- **The task**:
Return every line of the material below verbatim, without changing any character.

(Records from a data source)

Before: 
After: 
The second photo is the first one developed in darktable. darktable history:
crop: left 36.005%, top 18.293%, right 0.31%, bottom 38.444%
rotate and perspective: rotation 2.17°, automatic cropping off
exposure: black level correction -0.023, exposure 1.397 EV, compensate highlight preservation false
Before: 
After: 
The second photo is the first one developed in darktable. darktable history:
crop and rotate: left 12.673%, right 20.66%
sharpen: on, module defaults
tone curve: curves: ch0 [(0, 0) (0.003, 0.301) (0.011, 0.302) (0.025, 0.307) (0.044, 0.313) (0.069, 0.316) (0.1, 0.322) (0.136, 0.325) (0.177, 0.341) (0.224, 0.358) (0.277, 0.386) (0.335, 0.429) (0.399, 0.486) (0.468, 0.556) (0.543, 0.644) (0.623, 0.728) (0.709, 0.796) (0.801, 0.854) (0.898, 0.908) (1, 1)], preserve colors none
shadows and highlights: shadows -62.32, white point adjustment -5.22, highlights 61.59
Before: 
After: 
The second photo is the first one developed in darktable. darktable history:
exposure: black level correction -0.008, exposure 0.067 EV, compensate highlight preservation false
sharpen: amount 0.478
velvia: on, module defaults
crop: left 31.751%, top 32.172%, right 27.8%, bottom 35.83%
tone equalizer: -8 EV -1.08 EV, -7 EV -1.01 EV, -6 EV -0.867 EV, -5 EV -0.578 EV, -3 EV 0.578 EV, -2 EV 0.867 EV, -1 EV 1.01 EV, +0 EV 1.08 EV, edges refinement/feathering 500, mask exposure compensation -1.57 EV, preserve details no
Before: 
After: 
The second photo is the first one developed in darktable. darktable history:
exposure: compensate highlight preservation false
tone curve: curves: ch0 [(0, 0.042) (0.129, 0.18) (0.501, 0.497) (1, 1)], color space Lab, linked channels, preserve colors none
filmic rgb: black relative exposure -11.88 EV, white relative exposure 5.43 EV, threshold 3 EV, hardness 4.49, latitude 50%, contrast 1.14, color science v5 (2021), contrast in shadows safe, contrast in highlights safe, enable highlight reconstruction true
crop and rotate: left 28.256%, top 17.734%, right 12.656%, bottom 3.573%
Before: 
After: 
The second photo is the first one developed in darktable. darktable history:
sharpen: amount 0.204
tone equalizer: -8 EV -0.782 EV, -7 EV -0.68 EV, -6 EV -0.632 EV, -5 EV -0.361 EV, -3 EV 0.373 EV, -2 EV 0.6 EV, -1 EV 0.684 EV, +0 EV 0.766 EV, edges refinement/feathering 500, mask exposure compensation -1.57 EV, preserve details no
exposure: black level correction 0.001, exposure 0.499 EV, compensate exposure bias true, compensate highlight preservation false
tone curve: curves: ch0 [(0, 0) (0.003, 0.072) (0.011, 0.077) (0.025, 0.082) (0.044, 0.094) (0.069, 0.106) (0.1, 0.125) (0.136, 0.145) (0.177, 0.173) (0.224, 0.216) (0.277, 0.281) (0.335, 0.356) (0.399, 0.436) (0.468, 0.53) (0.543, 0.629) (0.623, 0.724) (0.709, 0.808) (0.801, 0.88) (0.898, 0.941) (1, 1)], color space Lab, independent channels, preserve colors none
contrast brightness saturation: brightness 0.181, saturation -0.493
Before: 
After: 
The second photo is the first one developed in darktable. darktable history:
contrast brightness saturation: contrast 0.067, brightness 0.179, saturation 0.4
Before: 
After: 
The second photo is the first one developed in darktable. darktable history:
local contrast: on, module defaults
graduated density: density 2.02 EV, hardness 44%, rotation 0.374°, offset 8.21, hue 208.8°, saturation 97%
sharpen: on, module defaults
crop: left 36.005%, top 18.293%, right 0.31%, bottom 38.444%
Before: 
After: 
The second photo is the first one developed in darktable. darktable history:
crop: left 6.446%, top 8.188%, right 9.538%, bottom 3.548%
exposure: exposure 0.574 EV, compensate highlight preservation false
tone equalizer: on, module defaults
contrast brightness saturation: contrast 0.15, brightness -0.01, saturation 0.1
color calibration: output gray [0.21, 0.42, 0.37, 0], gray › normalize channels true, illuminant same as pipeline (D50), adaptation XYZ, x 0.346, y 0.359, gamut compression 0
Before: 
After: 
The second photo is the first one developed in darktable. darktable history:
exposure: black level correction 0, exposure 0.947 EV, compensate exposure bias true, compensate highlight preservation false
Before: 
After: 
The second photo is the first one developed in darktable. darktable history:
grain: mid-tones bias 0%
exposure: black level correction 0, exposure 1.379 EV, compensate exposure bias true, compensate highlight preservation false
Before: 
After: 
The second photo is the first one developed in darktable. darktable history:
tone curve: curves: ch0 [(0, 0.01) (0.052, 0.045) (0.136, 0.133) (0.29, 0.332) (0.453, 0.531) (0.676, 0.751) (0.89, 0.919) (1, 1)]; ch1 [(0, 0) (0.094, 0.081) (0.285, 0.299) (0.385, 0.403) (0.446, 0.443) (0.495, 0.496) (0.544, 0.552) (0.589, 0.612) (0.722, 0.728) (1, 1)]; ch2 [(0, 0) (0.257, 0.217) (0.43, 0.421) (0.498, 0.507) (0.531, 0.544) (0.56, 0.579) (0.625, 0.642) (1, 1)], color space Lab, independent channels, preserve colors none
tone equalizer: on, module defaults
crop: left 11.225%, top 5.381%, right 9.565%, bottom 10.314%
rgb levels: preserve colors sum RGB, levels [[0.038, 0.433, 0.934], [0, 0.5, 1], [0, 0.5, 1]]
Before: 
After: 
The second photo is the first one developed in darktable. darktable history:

- **Output for this exercise**:
Before: 
After: 
The second photo is the first one developed in darktable. darktable history:
crop: left 36.005%, top 18.293%, right 0.31%, bottom 38.444%
rotate and perspective: rotation 2.17°, automatic cropping off
exposure: black level correction -0.023, exposure 1.397 EV, compensate highlight preservation false
Before: 
After: 
The second photo is the first one developed in darktable. darktable history:
crop and rotate: left 12.673%, right 20.66%
sharpen: on, module defaults
tone curve: curves: ch0 [(0, 0) (0.003, 0.301) (0.011, 0.302) (0.025, 0.307) (0.044, 0.313) (0.069, 0.316) (0.1, 0.322) (0.136, 0.325) (0.177, 0.341) (0.224, 0.358) (0.277, 0.386) (0.335, 0.429) (0.399, 0.486) (0.468, 0.556) (0.543, 0.644) (0.623, 0.728) (0.709, 0.796) (0.801, 0.854) (0.898, 0.908) (1, 1)], preserve colors none
shadows and highlights: shadows -62.32, white point adjustment -5.22, highlights 61.59
Before: 
After: 
The second photo is the first one developed in darktable. darktable history:
exposure: black level correction -0.008, exposure 0.067 EV, compensate highlight preservation false
sharpen: amount 0.478
velvia: on, module defaults
crop: left 31.751%, top 32.172%, right 27.8%, bottom 35.83%
tone equalizer: -8 EV -1.08 EV, -7 EV -1.01 EV, -6 EV -0.867 EV, -5 EV -0.578 EV, -3 EV 0.578 EV, -2 EV 0.867 EV, -1 EV 1.01 EV, +0 EV 1.08 EV, edges refinement/feathering 500, mask exposure compensation -1.57 EV, preserve details no
Before: 
After: 
The second photo is the first one developed in darktable. darktable history:
exposure: compensate highlight preservation false
tone curve: curves: ch0 [(0, 0.042) (0.129, 0.18) (0.501, 0.497) (1, 1)], color space Lab, linked channels, preserve colors none
filmic rgb: black relative exposure -11.88 EV, white relative exposure 5.43 EV, threshold 3 EV, hardness 4.49, latitude 50%, contrast 1.14, color science v5 (2021), contrast in shadows safe, contrast in highlights safe, enable highlight reconstruction true
crop and rotate: left 28.256%, top 17.734%, right 12.656%, bottom 3.573%
Before: 
After: 
The second photo is the first one developed in darktable. darktable history:
sharpen: amount 0.204
tone equalizer: -8 EV -0.782 EV, -7 EV -0.68 EV, -6 EV -0.632 EV, -5 EV -0.361 EV, -3 EV 0.373 EV, -2 EV 0.6 EV, -1 EV 0.684 EV, +0 EV 0.766 EV, edges refinement/feathering 500, mask exposure compensation -1.57 EV, preserve details no
exposure: black level correction 0.001, exposure 0.499 EV, compensate exposure bias true, compensate highlight preservation false
tone curve: curves: ch0 [(0, 0) (0.003, 0.072) (0.011, 0.077) (0.025, 0.082) (0.044, 0.094) (0.069, 0.106) (0.1, 0.125) (0.136, 0.145) (0.177, 0.173) (0.224, 0.216) (0.277, 0.281) (0.335, 0.356) (0.399, 0.436) (0.468, 0.53) (0.543, 0.629) (0.623, 0.724) (0.709, 0.808) (0.801, 0.88) (0.898, 0.941) (1, 1)], color space Lab, independent channels, preserve colors none
contrast brightness saturation: brightness 0.181, saturation -0.493
Before: 
After: 
The second photo is the first one developed in darktable. darktable history:
contrast brightness saturation: contrast 0.067, brightness 0.179, saturation 0.4
Before: 
After: 
The second photo is the first one developed in darktable. darktable history:
local contrast: on, module defaults
graduated density: density 2.02 EV, hardness 44%, rotation 0.374°, offset 8.21, hue 208.8°, saturation 97%
sharpen: on, module defaults
crop: left 36.005%, top 18.293%, right 0.31%, bottom 38.444%
Before: 
After: 
The second photo is the first one developed in darktable. darktable history:
crop: left 6.446%, top 8.188%, right 9.538%, bottom 3.548%
exposure: exposure 0.574 EV, compensate highlight preservation false
tone equalizer: on, module defaults
contrast brightness saturation: contrast 0.15, brightness -0.01, saturation 0.1
color calibration: output gray [0.21, 0.42, 0.37, 0], gray › normalize channels true, illuminant same as pipeline (D50), adaptation XYZ, x 0.346, y 0.359, gamut compression 0
Before: 
After: 
The second photo is the first one developed in darktable. darktable history:
exposure: black level correction 0, exposure 0.947 EV, compensate exposure bias true, compensate highlight preservation false
Before: 
After: 
The second photo is the first one developed in darktable. darktable history:
grain: mid-tones bias 0%
exposure: black level correction 0, exposure 1.379 EV, compensate exposure bias true, compensate highlight preservation false
Before: 
After: 
The second photo is the first one developed in darktable. darktable history:
tone curve: curves: ch0 [(0, 0.01) (0.052, 0.045) (0.136, 0.133) (0.29, 0.332) (0.453, 0.531) (0.676, 0.751) (0.89, 0.919) (1, 1)]; ch1 [(0, 0) (0.094, 0.081) (0.285, 0.299) (0.385, 0.403) (0.446, 0.443) (0.495, 0.496) (0.544, 0.552) (0.589, 0.612) (0.722, 0.728) (1, 1)]; ch2 [(0, 0) (0.257, 0.217) (0.43, 0.421) (0.498, 0.507) (0.531, 0.544) (0.56, 0.579) (0.625, 0.642) (1, 1)], color space Lab, independent channels, preserve colors none
tone equalizer: on, module defaults
crop: left 11.225%, top 5.381%, right 9.565%, bottom 10.314%
rgb levels: preserve colors sum RGB, levels [[0.038, 0.433, 0.934], [0, 0.5, 1], [0, 0.5, 1]]
Before: 
After: 
The second photo is the first one developed in darktable. darktable history:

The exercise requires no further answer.